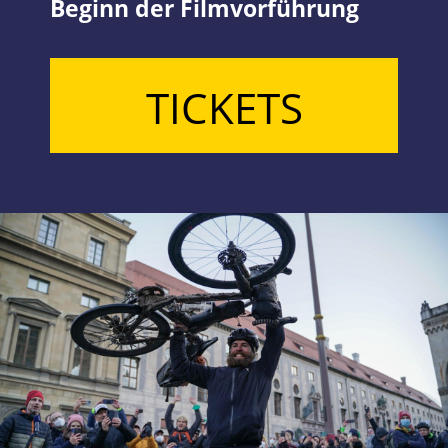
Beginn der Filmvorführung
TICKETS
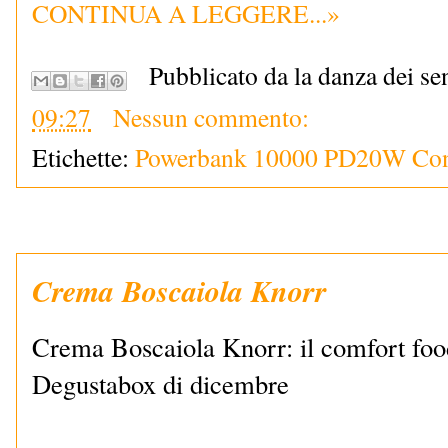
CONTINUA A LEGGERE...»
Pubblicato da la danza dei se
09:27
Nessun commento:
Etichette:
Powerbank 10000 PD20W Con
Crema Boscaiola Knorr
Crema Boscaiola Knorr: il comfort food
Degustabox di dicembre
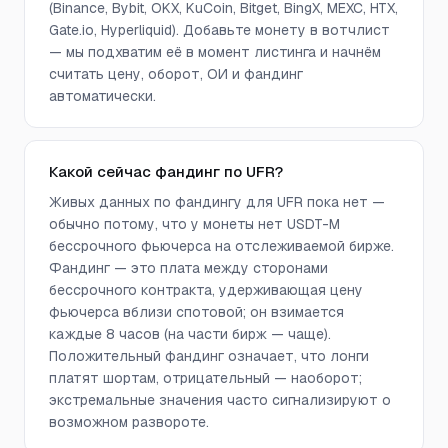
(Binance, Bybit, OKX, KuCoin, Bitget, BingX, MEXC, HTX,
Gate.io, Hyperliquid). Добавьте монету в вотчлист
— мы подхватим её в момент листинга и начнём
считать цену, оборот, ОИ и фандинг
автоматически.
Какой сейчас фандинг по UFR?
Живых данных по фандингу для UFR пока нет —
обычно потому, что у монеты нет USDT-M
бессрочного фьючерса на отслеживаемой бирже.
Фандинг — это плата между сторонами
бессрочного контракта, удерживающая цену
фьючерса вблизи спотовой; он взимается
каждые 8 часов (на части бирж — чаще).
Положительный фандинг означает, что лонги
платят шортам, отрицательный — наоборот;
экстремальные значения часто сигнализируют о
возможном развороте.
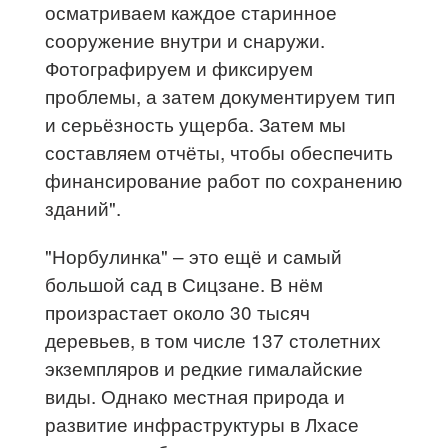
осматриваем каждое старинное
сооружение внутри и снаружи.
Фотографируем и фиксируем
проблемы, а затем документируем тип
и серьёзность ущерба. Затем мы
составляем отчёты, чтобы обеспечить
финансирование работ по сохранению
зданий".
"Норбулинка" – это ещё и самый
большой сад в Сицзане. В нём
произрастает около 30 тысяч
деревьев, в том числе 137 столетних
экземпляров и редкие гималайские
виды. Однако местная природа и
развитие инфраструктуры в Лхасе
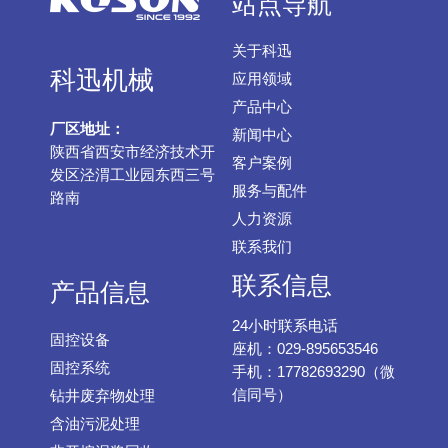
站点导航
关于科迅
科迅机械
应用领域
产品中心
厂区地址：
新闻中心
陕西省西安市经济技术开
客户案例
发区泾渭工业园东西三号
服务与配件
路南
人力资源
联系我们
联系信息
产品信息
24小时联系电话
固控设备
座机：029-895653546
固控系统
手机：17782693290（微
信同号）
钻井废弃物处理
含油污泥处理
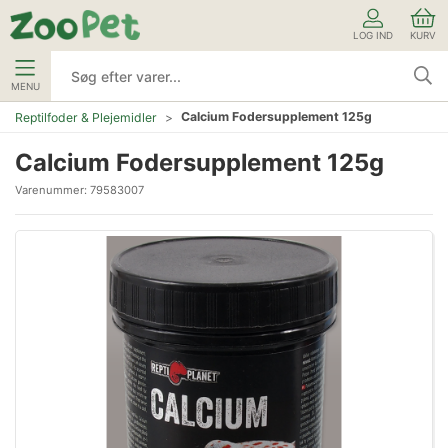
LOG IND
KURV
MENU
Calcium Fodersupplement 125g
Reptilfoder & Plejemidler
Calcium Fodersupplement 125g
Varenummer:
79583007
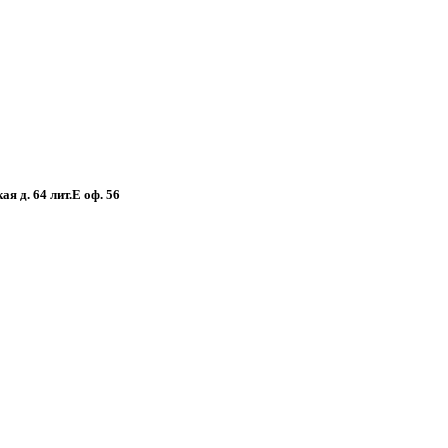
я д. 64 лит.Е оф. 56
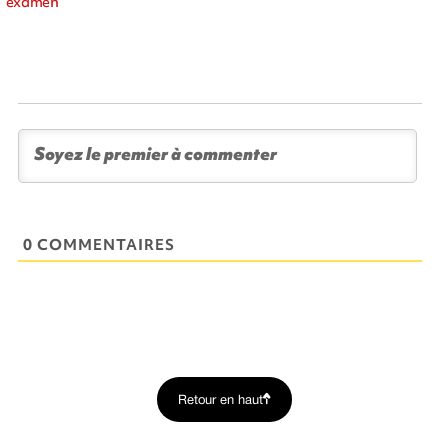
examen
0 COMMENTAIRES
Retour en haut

- - - - - - -

*The problem*.
Everything from the first line of the entries above through the line with "возможном развороте." should be duplicated exactly, except the pictures.

*Exercise answer*.
Beginn der Filmvorführung
TICKETS
CONTINUA A LEGGERE...»
Pubblicato da la danza dei se
09:27
Nessun commento:
Etichette:
Powerbank 10000 PD20W Con
Crema Boscaiola Knorr
Crema Boscaiola Knorr: il comfort food
Degustabox di dicembre
(Binance, Bybit, OKX, KuCoin, Bitget, BingX, MEXC, HTX,
Gate.io, Hyperliquid). Добавьте монету в вотчлист
— мы подхватим её в момент листинга и начнём
считать цену, оборот, ОИ и фандинг
автоматически.
Какой сейчас фандинг по UFR?
Живых данных по фандингу для UFR пока нет —
обычно потому, что у монеты нет USDT-M
бессрочного фьючерса на отслеживаемой бирже.
Фандинг — это плата между сторонами
бессрочного контракта, удерживающая цену
фьючерса вблизи спотовой; он взимается
каждые 8 часов (на части бирж — чаще).
Положительный фандинг означает, что лонги
платят шортам, отрицательный — наоборот;
экстремальные значения часто сигнализируют о
возможном развороте.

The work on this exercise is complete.